● **WHAT YOU NEED TO DO**: What lines in the entries hold the string "District"? List them.

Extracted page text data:

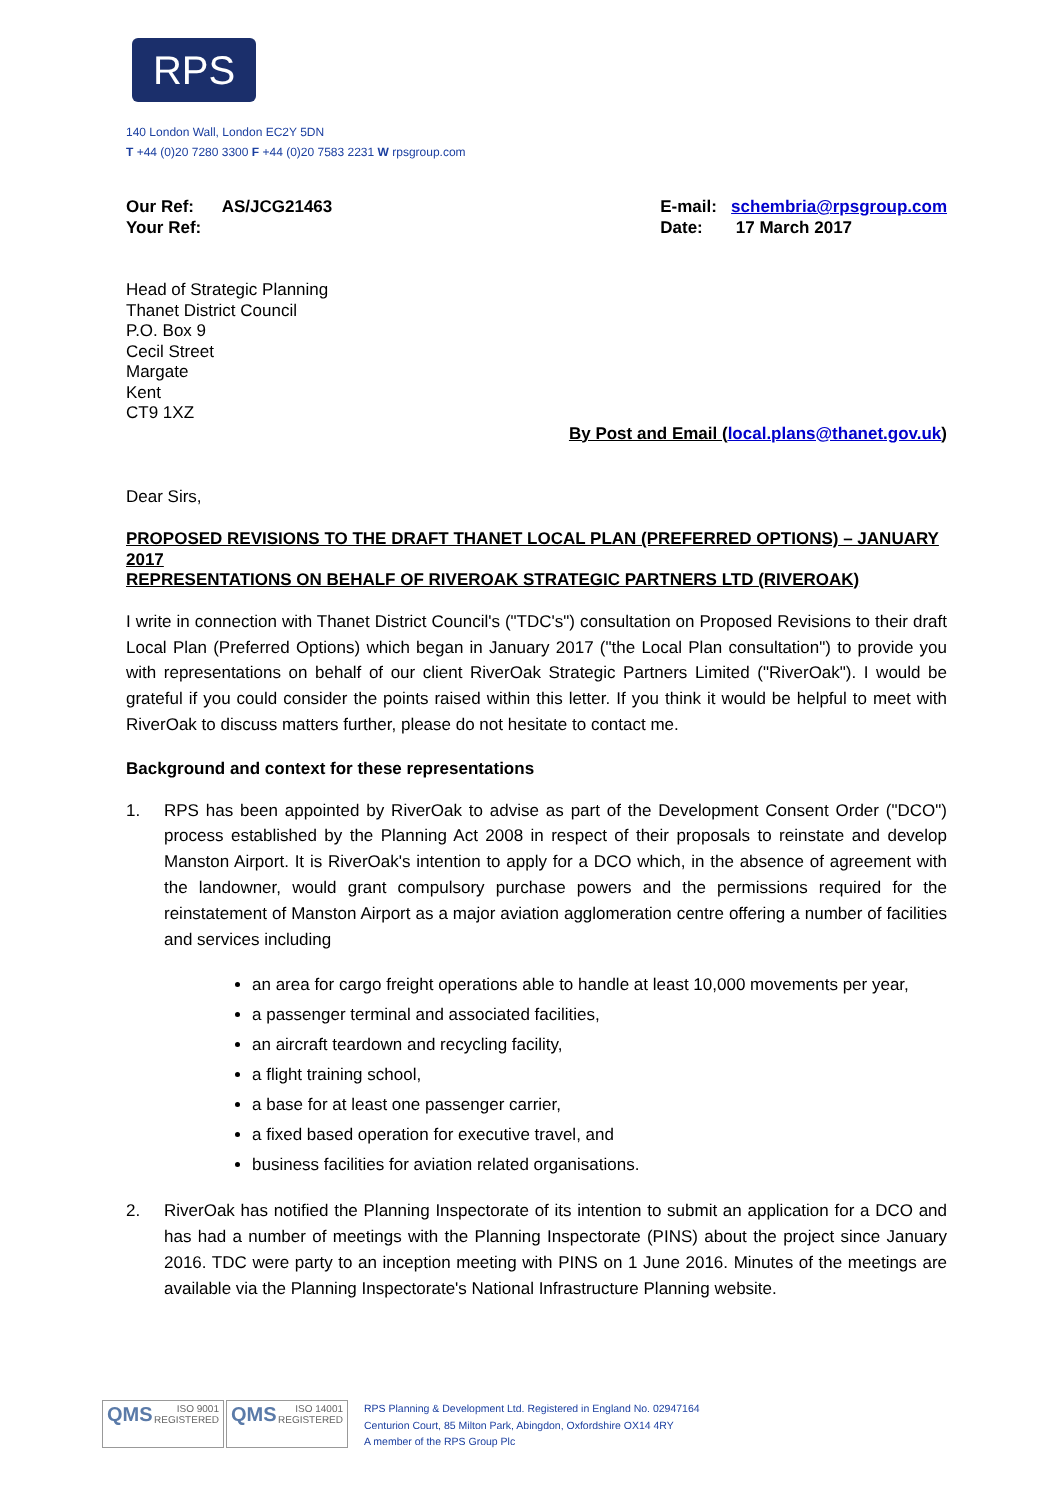RPS
140 London Wall, London EC2Y 5DN
T +44 (0)20 7280 3300 F +44 (0)20 7583 2231 W rpsgroup.com
Our Ref: AS/JCG21463
Your Ref:
E-mail: schembria@rpsgroup.com
Date: 17 March 2017
Head of Strategic Planning
Thanet District Council
P.O. Box 9
Cecil Street
Margate
Kent
CT9 1XZ
By Post and Email (local.plans@thanet.gov.uk)
Dear Sirs,
PROPOSED REVISIONS TO THE DRAFT THANET LOCAL PLAN (PREFERRED OPTIONS) – JANUARY 2017
REPRESENTATIONS ON BEHALF OF RIVEROAK STRATEGIC PARTNERS LTD (RIVEROAK)
I write in connection with Thanet District Council's ("TDC's") consultation on Proposed Revisions to their draft Local Plan (Preferred Options) which began in January 2017 ("the Local Plan consultation") to provide you with representations on behalf of our client RiverOak Strategic Partners Limited ("RiverOak"). I would be grateful if you could consider the points raised within this letter. If you think it would be helpful to meet with RiverOak to discuss matters further, please do not hesitate to contact me.
Background and context for these representations
1.
RPS has been appointed by RiverOak to advise as part of the Development Consent Order ("DCO") process established by the Planning Act 2008 in respect of their proposals to reinstate and develop Manston Airport. It is RiverOak's intention to apply for a DCO which, in the absence of agreement with the landowner, would grant compulsory purchase powers and the permissions required for the reinstatement of Manston Airport as a major aviation agglomeration centre offering a number of facilities and services including
an area for cargo freight operations able to handle at least 10,000 movements per year,
a passenger terminal and associated facilities,
an aircraft teardown and recycling facility,
a flight training school,
a base for at least one passenger carrier,
a fixed based operation for executive travel, and
business facilities for aviation related organisations.
2.
RiverOak has notified the Planning Inspectorate of its intention to submit an application for a DCO and has had a number of meetings with the Planning Inspectorate (PINS) about the project since January 2016. TDC were party to an inception meeting with PINS on 1 June 2016. Minutes of the meetings are available via the Planning Inspectorate's National Infrastructure Planning website.
QMS ISO 9001
REGISTERED QMS ISO 14001
REGISTERED
RPS Planning & Development Ltd. Registered in England No. 02947164
Centurion Court, 85 Milton Park, Abingdon, Oxfordshire OX14 4RY
A member of the RPS Group Plc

● **EXPECTED ANSWER**:
Thanet District Council
I write in connection with Thanet District Council's ("TDC's") consultation on Proposed Revisions to their draft Local Plan (Preferred Options) which began in January 2017 ("the Local Plan consultation") to provide you with representations on behalf of our client RiverOak Strategic Partners Limited ("RiverOak"). I would be grateful if you could consider the points raised within this letter. If you think it would be helpful to meet with RiverOak to discuss matters further, please do not hesitate to contact me.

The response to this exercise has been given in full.